Consumers Have Shifted Their Attentions

Consumers once enjoyed browsing through racks of items and dealing one-on-one with sales associates, but technology and modern times have changed they way people shop. The once-popular shopping malls and brick-and-mortar stores gave way to internet shopping, where consumers can perform in-depth research and compare prices in the ultimate quest for the best deal. According to the Cincinnati Business Courier, Amazon is expected to become the largest apparel retailer by 2017, a spot that is currently held by the now-unsteady Macy's stores.
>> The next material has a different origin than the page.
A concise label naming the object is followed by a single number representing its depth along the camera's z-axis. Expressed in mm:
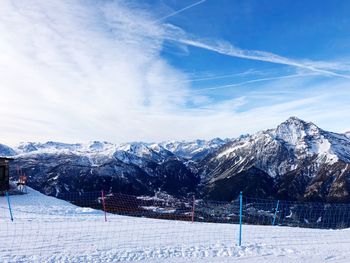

Modern Changes Don't Always Do the Trick

In an attempt to keep up with changing times, Macy's amped up its in-store technology, employing electronic kiosks for easy ordering and Shopkick beacons that alert smartphone-wielding customers of discounts, deals and promotions. To keep its online-shopping consumer base satisfied, Macy's even introduced an image recognition mobile application that allows consumers to snap a picture of a wanted item and find a similar product at Macys.com. Unfortunately, these innovative changes weren't enough to make Macy's store customers increase their spending or keep them coming back for more.

Brand Consistency Is Key

In response to popular retailer Nordstrom opening Nordstrom Rack, Macy's opened its own outlet store, Backstage, to offer discounted merchandise for budget-conscious shoppers. While Nordstrom Rack has proven to be a hit, Backstage has fallen short of the parent company's expectations. The problem? Nordstrom Rack provides the same retail atmosphere and shopping experience as the full-price Nordstrom locations, touting quality products, exceptional customer service and clean stores. Backstage, on the other hand, focused too much on low prices and not enough on providing the customer experience that loyal shoppers expect from the Macy's brand.

Customer Satisfaction Data Isn't Always Valuable

While Macy's has put a lot of time, money and energy into customer satisfaction surveys, the perceived results may have led the retailer in the wrong direction when it comes to determining what consumers really want. For this information to be truly valuable to any company, the surveys must collect useful data that is accurately interpreted and applied in a meaningful way, a mark missed by Macy's stores in its attempt to hang on to straying customers.

While the fate of Macy's stores hangs in the balance, there are multiple valuable lessons other large retailers can learn from the company. The bottom line for any retailer that wants to remain successful is to keep the customer experience at the forefront of every decision.